Hmm, this is an interesting point. Would require a change on how the agent is installed/enrolled. Currently the agent doesn't uninstall Endpoint if it's installed or enrolled. The agent could be enrolled into the same policy again, but it could be a different policy. There will be a little potential data loss for the time when the endpoint is reinstalled.

So if this slight change in behavior is acceptable then upon enrollment:

  1. Agent attempts to uninstall Endpoint
  2. If uninstall fails with the known return codes show the error

I would have to dig through the agent code a bit in order to be able to accurately estimate the level of efforts or just add this to my TODO list. How soon this need to be done?

cmacknz commented 8 months ago

The agent could be enrolled into the same policy again, but it could be a different policy. There will be a little potential data loss for the time when the endpoint is reinstalled.

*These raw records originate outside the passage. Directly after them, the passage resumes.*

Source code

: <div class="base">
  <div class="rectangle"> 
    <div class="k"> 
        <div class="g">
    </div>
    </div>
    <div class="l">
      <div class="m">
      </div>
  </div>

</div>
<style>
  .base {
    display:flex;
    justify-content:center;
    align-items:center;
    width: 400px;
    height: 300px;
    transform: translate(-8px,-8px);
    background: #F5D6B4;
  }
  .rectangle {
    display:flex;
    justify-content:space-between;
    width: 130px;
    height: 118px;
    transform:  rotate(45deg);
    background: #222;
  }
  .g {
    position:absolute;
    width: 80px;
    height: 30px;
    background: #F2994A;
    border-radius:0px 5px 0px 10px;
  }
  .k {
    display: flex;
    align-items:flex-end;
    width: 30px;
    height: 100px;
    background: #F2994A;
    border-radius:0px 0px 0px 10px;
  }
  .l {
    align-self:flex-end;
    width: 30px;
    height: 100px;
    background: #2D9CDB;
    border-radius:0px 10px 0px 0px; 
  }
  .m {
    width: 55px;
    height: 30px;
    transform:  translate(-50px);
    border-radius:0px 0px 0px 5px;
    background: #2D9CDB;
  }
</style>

I think if the endpoint input ID in the policy changes we'll end up uninstall and re-install endpoint even if endpoint is in both the old and new policy. The input ID is usually the package policy ID for endpoint:

      id: 8b11acb6-0aa9-4df6-812c-b25f6c675e85
      meta:
        package:
            name: endpoint
            version: 8.12.0
      package_policy_id: 8b11acb6-0aa9-4df6-812c-b25f6c675e85

The problem now is that the uninstall of endpoint is only attempted once the first policy change action from the new policy is received. This is completely disconnected from the current enroll logic, we would need to implicitly treat an enrollment as equivalent to an uninstall attempt when endpoint is in the policy.

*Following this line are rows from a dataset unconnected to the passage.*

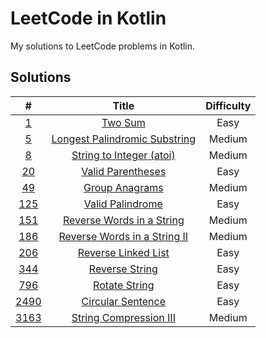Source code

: # LeetCode in Kotlin

My solutions to LeetCode problems in Kotlin.

## Solutions

|                                 #                                  |                                                    Title                                                     | Difficulty |
|:------------------------------------------------------------------:|:------------------------------------------------------------------------------------------------------------:|:----------:|
|      [1](https://leetcode.com/problems/two-sum/description/)       |                      [Two Sum](src/main/kotlin/com/schmoczer/leetcode/_0001/TwoSum.kt)                       |    Easy    |
| [5](https://leetcode.com/problems/longest-palindromic-substring/)  | [Longest Palindromic Substring](src/main/kotlin/com/schmoczer/leetcode/_0005/LongestPalindromicSubstring.kt) |   Medium   |
|     [8](https://leetcode.com/problems/string-to-integer-atoi/)     |         [String to Integer (atoi)](src/main/kotlin/com/schmoczer/leetcode/_0008/StringToInteger.kt)          |   Medium   |
|       [20](https://leetcode.com/problems/valid-parentheses/)       |            [Valid Parentheses](src/main/kotlin/com/schmoczer/leetcode/_0020/ValidParentheses.kt)             |    Easy    |
|        [49](https://leetcode.com/problems/group-anagrams/)         |               [Group Anagrams](src/main/kotlin/com/schmoczer/leetcode/_0049/GroupAnagrams.kt)                |   Medium   |
|       [125](https://leetcode.com/problems/valid-palindrome/)       |             [Valid Palindrome](src/main/kotlin/com/schmoczer/leetcode/_0125/ValidPalindrome.kt)              |    Easy    |
|  [151](https://leetcode.com/problems/reverse-words-in-a-string/)   |      [Reverse Words in a String](src/main/kotlin/com/schmoczer/leetcode/_0151/ReverseWordsInString.kt)       |   Medium   |
| [186](https://leetcode.com/problems/reverse-words-in-a-string-ii/) | [Reverse Words in a String II](src/main/kotlin/com/schmoczer/leetcode/_0186/ReverseWordsInStringInPlace.kt)  |   Medium   |
|     [206](https://leetcode.com/problems/reverse-linked-list/)      |           [Reverse Linked List](src/main/kotlin/com/schmoczer/leetcode/_0206/ReverseLinkedList.kt)           |    Easy    |
|        [344](https://leetcode.com/problems/reverse-string/)        |               [Reverse String](src/main/kotlin/com/schmoczer/leetcode/_0344/ReverseString.kt)                |    Easy    |
|        [796](https://leetcode.com/problems/rotate-string/)         |                [Rotate String](src/main/kotlin/com/schmoczer/leetcode/_0796/RotateString.kt)                 |    Easy    |
|      [2490](https://leetcode.com/problems/circular-sentence/)      |            [Circular Sentence](src/main/kotlin/com/schmoczer/leetcode/_2490/CircularSentence.kt)             |    Easy    |
|   [3163](https://leetcode.com/problems/string-compression-iii/)    |         [String Compression III](src/main/kotlin/com/schmoczer/leetcode/_3163/StringCompression3.kt)         |   Medium   |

intxgo commented 8 months ago

The above stated problem seems to address only the policy signing change, but not the Tamper Protection. To recap, when Endpoint is Tamper Protected it'll refuse to be uninstalled without the uninstall-token.

aleksmaus commented 8 months ago

Endpoint is Tamper Protected it'll refuse to be uninstalled without the uninstall-token

Or without signed material as a part of the action or the policy as far as I remember. So it was either the uninstall token or the signed material.